American storage giant Western Digital already covers SSDs, memory cards, RAM, and hard drives and has dipped its toes in DNA data storage (it is a founding member of the DNA Data Storage Alliance).
Now, newly unearthed patents seem to show that the company may want to (re)add a bar to complement its existing media collection after the sun went down to its Arkeia line of products a few years ago.
The company has recently obtained a number of patents which stated:embedded tape drive In the last years:
- 11393498 (PDF) (head assembly with suspension for a bar inline engine)
- 20200258544 (PDF) (embedded tape drive)
- 11081132 (PDF) Tape a drive with the hard drive components embedded
- And a little more
What this indicates is an interesting possibility of integrating the basic components of a tape drive with physical tape media in an effort to reduce the environmental and technological complexity inherent in tape libraries as well as improve access time by at least one order of magnitude.

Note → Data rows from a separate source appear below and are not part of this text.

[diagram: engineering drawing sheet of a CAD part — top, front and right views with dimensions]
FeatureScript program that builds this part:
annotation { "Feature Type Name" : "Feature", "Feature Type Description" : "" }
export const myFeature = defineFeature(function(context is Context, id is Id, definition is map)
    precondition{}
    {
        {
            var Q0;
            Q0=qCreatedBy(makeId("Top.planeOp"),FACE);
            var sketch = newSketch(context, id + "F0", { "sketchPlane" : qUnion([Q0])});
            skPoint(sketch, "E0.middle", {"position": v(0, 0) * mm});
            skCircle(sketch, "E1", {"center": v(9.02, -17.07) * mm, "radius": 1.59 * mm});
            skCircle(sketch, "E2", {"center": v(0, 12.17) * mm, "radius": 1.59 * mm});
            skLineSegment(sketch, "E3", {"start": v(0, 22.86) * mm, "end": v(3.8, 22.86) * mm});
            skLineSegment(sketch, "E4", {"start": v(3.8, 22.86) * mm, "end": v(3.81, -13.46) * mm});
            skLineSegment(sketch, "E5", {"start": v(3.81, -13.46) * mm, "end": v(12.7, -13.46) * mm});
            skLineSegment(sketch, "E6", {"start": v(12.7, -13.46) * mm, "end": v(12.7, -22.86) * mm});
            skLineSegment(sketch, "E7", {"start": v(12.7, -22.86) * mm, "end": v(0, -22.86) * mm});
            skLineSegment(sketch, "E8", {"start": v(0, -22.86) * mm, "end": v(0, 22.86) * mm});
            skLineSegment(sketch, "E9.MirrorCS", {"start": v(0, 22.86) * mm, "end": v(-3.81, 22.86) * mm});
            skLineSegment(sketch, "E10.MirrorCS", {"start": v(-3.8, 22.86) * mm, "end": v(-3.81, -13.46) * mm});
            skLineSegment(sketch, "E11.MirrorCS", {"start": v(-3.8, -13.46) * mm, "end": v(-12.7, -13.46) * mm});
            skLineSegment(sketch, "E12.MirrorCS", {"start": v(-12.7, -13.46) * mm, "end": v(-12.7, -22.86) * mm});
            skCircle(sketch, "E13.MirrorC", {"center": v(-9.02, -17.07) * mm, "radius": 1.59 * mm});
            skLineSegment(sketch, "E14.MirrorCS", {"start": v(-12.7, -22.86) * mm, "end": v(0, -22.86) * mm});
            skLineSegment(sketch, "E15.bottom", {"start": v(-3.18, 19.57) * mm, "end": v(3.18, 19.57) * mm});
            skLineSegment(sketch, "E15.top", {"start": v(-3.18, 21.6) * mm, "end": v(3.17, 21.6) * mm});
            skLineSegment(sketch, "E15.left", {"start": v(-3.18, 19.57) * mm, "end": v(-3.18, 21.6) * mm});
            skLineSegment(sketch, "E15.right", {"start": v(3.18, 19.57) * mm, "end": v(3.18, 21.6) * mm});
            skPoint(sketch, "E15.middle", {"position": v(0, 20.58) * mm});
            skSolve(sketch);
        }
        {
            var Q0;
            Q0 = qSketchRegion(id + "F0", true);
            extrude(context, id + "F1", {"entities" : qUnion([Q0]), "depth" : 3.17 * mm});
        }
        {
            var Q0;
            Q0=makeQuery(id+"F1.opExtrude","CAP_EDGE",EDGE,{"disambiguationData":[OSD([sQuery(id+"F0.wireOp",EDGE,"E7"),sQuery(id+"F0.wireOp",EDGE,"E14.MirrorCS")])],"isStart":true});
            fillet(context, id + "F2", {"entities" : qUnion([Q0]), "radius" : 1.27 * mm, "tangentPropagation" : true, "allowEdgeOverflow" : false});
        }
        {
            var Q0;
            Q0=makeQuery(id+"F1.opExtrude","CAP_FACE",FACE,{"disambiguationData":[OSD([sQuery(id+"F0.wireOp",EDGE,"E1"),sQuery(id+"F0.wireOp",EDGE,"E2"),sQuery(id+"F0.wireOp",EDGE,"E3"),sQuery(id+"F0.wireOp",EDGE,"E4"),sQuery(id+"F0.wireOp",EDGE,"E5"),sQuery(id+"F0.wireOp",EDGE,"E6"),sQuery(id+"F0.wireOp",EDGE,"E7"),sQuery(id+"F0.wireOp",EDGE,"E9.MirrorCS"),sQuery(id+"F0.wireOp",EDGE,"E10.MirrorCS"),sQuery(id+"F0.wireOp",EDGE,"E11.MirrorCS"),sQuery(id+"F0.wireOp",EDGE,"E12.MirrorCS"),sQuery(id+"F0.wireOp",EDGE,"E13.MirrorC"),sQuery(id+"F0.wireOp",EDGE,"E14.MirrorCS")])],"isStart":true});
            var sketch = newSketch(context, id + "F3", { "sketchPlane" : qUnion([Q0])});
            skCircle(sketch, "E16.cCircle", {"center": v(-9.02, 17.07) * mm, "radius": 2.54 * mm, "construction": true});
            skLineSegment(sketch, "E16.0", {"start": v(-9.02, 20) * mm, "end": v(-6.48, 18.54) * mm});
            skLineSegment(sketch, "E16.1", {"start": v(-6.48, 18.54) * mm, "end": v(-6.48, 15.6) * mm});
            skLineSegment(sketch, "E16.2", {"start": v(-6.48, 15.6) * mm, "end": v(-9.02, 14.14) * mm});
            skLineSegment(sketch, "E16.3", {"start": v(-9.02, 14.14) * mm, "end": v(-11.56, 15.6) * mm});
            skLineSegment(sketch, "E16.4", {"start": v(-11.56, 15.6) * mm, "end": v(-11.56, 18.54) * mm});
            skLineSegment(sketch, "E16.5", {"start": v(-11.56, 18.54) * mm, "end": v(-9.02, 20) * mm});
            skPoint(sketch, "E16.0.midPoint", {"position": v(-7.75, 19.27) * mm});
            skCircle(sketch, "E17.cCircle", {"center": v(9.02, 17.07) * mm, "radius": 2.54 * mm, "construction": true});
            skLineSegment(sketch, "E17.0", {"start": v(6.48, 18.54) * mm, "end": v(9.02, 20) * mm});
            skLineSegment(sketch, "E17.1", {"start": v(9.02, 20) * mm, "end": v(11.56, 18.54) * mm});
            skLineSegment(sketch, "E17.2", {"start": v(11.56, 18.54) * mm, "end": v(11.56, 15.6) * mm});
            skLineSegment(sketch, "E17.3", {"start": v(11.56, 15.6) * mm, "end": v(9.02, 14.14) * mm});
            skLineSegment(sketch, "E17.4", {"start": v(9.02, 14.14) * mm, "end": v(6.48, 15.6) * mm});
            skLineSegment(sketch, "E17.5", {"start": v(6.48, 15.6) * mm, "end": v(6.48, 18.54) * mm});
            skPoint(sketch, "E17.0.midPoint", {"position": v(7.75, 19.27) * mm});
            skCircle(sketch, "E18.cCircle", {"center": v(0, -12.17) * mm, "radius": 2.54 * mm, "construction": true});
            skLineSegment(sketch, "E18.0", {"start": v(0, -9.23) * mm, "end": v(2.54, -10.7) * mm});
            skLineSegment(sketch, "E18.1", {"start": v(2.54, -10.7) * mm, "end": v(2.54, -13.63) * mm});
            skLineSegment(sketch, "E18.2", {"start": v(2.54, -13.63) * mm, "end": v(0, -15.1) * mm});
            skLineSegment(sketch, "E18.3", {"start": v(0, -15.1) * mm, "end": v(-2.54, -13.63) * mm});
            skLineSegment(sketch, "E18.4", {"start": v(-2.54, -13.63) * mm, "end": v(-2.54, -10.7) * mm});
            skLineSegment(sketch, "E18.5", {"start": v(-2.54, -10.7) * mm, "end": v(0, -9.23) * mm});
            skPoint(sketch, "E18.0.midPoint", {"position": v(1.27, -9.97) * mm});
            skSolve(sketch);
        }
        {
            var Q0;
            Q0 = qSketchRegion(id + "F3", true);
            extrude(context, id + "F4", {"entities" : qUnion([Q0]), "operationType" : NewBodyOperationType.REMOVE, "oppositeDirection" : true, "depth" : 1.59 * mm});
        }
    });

Bringing the read and write heads closer to the media in a closed form factor is nothing new. This is what hard drives do and what others, most notably Iomega with its Zip Drive, have tried to do in the past. The Western Digital patent proposes the adoption of a standardized form factor, 2.5-inch or 3.5-inch, to facilitate adoption by data centers and hyperscales.
cost factor
The included tape will still be more expensive than regular tape (LTO-9 tapes sell for $130 a pop) because of the extra electronics but you don’t need a tape drive to get started. As long as it falls somewhere between tape ($4 per terabyte) and enterprise hard drives ($20 per terabyte), there will be a large market for it.
A standard LTO (Linear Tape Opening) measures 102 x 105 x 21 mm while the average 3.5-inch hard drive measures about 147 x 101 x 26 mm while weighing about a quarter of the weight. LTO-9 has a compressed capacity of 45 terabytes (18 terabytes uncompressed) with the next generation – likely coming in the second half of this decade – doubling the capacity (obviously, there may be some modifications as was the case from gen 8 to tech 9 ).

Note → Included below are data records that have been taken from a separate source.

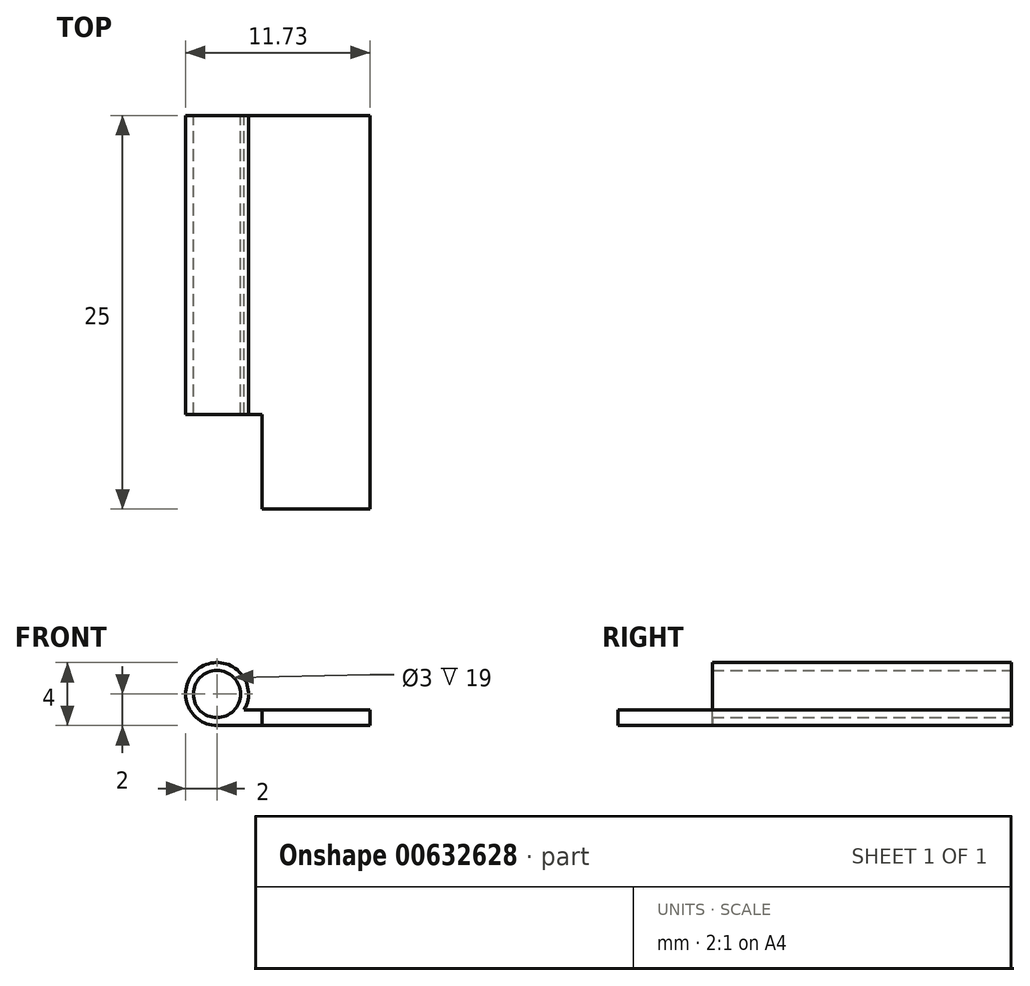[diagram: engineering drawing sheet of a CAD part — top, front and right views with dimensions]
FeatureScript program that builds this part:
annotation { "Feature Type Name" : "Feature", "Feature Type Description" : "" }
export const myFeature = defineFeature(function(context is Context, id is Id, definition is map)
    precondition{}
    {
        {
            var Q0;
            Q0=qCreatedBy(makeId("Front.planeOp"),FACE);
            var sketch = newSketch(context, id + "F0", { "sketchPlane" : qUnion([Q0])});
            skPoint(sketch, "E0.orphan", {"position": v(0, -1.5) * mm});
            skLineSegment(sketch, "E1", {"start": v(0, -2) * mm, "end": v(9.73, -2) * mm});
            skLineSegment(sketch, "E2.0", {"start": v(1.73, -1) * mm, "end": v(9.73, -1) * mm});
            skLineSegment(sketch, "E3", {"start": v(9.73, -1) * mm, "end": v(9.73, -2) * mm});
            skArc(sketch, "E4", {"start": v(1.73, -1) * mm, "mid": v(-1, 1.73) * mm, "end": v(0, -2) * mm});
            skCircle(sketch, "E5", {"center": v(0, 0) * mm, "radius": 1.5 * mm});
            skSolve(sketch);
        }
        {
            var Q0;
            Q0 = qSketchRegion(id + "F0", true);
            extrude(context, id + "F1", {"entities" : qUnion([Q0]), "depth" : 25 * mm, "offsetDistance" : 25 * mm, "symmetric" : true});
        }
        {
            var Q0;
            Q0=makeQuery(id+"F1.opExtrude","CAP_FACE",FACE,{"disambiguationData":[OSD([sQuery(id+"F0.wireOp",EDGE,"E1"),sQuery(id+"F0.wireOp",EDGE,"E2.0"),sQuery(id+"F0.wireOp",EDGE,"E3"),sQuery(id+"F0.wireOp",EDGE,"E4"),sQuery(id+"F0.wireOp",EDGE,"E5")])],"isStart":false});
            var sketch = newSketch(context, id + "F2", { "sketchPlane" : qUnion([Q0])});
            skLineSegment(sketch, "E6.top", {"start": v(1.73, 2.81) * mm, "end": v(2.85, 2.81) * mm});
            skLineSegment(sketch, "E6.right", {"start": v(2.85, -1) * mm, "end": v(2.85, 2.81) * mm});
            skLineSegment(sketch, "E7.right", {"start": v(2.85, -2.6) * mm, "end": v(2.85, -1) * mm});
            skLineSegment(sketch, "E8.bottom", {"start": v(1.73, 2.81) * mm, "end": v(-4.35, 2.81) * mm});
            skLineSegment(sketch, "E8.top", {"start": v(1.73, -3.38) * mm, "end": v(-4.35, -3.38) * mm});
            skLineSegment(sketch, "E8.right", {"start": v(-4.35, 2.81) * mm, "end": v(-4.35, -3.38) * mm});
            skPoint(sketch, "E8.left.end.orphan", {"position": v(1.73, -2.6) * mm});
            skLineSegment(sketch, "E9", {"start": v(2.85, -2.6) * mm, "end": v(1.73, -3.38) * mm});
            skSolve(sketch);
        }
        {
            var Q0;
            Q0 = qSketchRegion(id + "F2", true);
            extrude(context, id + "F3", {"entities" : qUnion([Q0]), "operationType" : NewBodyOperationType.REMOVE, "oppositeDirection" : true, "depth" : 6 * mm, "offsetDistance" : 25 * mm});
        }
    });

A sealed LTO-based tape drive is potentially lighter, cheaper, consumes/dissipates less power, but also has more internal computing power than a standard hard disk. Thicker and wider tape spools also allow for much greater capacities (the LTO-9 uses 1 km tape that is 5.2 microns thick and 12.65 mm wide).

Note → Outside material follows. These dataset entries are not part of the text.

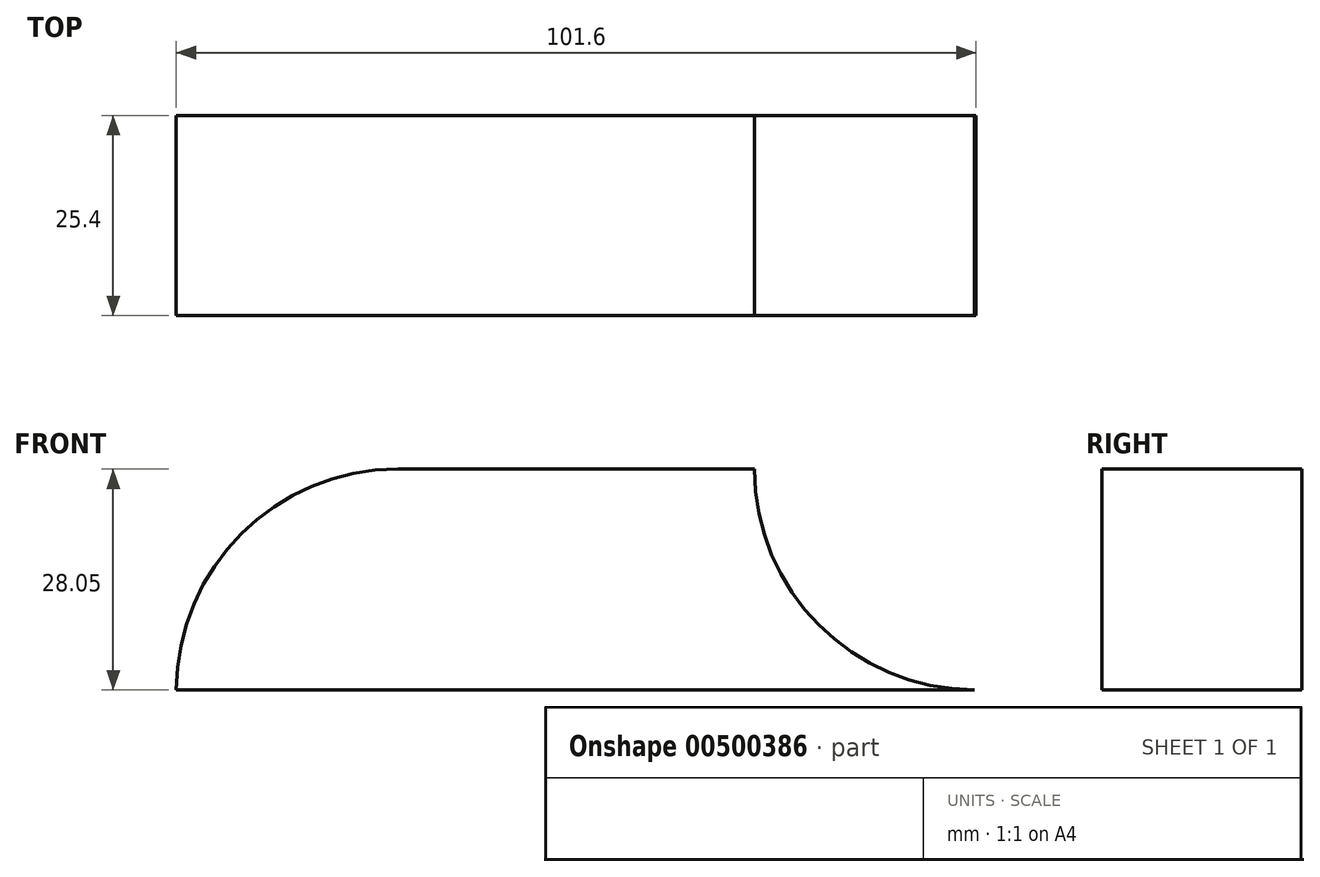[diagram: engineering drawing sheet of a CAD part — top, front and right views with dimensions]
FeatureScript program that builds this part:
annotation { "Feature Type Name" : "Feature", "Feature Type Description" : "" }
export const myFeature = defineFeature(function(context is Context, id is Id, definition is map)
    precondition{}
    {
        {
            var Q0;
            Q0=qCreatedBy(makeId("Front.planeOp"),FACE);
            var sketch = newSketch(context, id + "F0", { "sketchPlane" : qUnion([Q0])});
            skLineSegment(sketch, "E0.bottom", {"start": v(50.8, 19.05) * mm, "end": v(-50.8, 19.05) * mm});
            skLineSegment(sketch, "E0.top", {"start": v(50.8, -19.05) * mm, "end": v(-50.8, -19.05) * mm});
            skLineSegment(sketch, "E0.left", {"start": v(50.8, 19.05) * mm, "end": v(50.8, -19.05) * mm});
            skLineSegment(sketch, "E0.right", {"start": v(-50.8, 19.05) * mm, "end": v(-50.8, -19.05) * mm});
            skPoint(sketch, "E0.middle", {"position": v(0, 0) * mm});
            skLineSegment(sketch, "E1.bottom", {"start": v(22.65, 47.1) * mm, "end": v(-22.65, 47.1) * mm});
            skLineSegment(sketch, "E1.top", {"start": v(22.65, 69.65) * mm, "end": v(-22.65, 69.65) * mm});
            skLineSegment(sketch, "E1.left", {"start": v(22.65, 47.1) * mm, "end": v(22.65, 69.65) * mm});
            skLineSegment(sketch, "E1.right", {"start": v(-22.65, 47.1) * mm, "end": v(-22.65, 69.65) * mm});
            skPoint(sketch, "E1.middle", {"position": v(0, 58.37) * mm});
            skArc(sketch, "E2", {"start": v(-22.65, 47.1) * mm, "mid": v(-42.52, 38.9) * mm, "end": v(-50.8, 19.05) * mm});
            skArc(sketch, "E3", {"start": v(22.65, 47.1) * mm, "mid": v(30.9, 27.23) * mm, "end": v(50.8, 19.05) * mm});
            skSolve(sketch);
        }
        {
            var Q0;
            {var subQ1=sQuery(id+"F0.wireOp",EDGE,"E0.bottom");Q0=makeQuery(id+"F0.imprint","IMPRINT",FACE,{"disambiguationData":[TD([[makeQuery(id+"F0.imprint","IMPRINT",EDGE,{"derivedFrom":subQ1}),1.0]])]});}
            var Q1;
            {var subQ0=sQuery(id+"F0.wireOp",EDGE,"E0.bottom");Q1=makeQuery(id+"F0.imprint","IMPRINT",FACE,{"disambiguationData":[TD([[makeQuery(id+"F0.imprint","IMPRINT",EDGE,{"derivedFrom":subQ0}),-1.0]])]});}
            extrude(context, id + "F1", {"entities" : qUnion([Q0, Q1]), "depth" : 25.4 * mm});
        }
    });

Uncompressed capacities of 100TB should be achievable, and Western Digital is uniquely positioned to turn that into practice especially since it can use its expertise in hard drive components.
This new tape could, all things considered, use a similar PCB and interface as an enterprise hard drive; It doesn’t need the traditional tape look. It still has to solve the problem of physically caching the tape to access the required data.
Perhaps the biggest challenge of all is taking this new approach to tape to the LTO consortium, an organization that oversees LTO development and is made up of IBM, HPE, and Quantum, all of whom may have different business strategies that require an expensive drive and cheap tapes.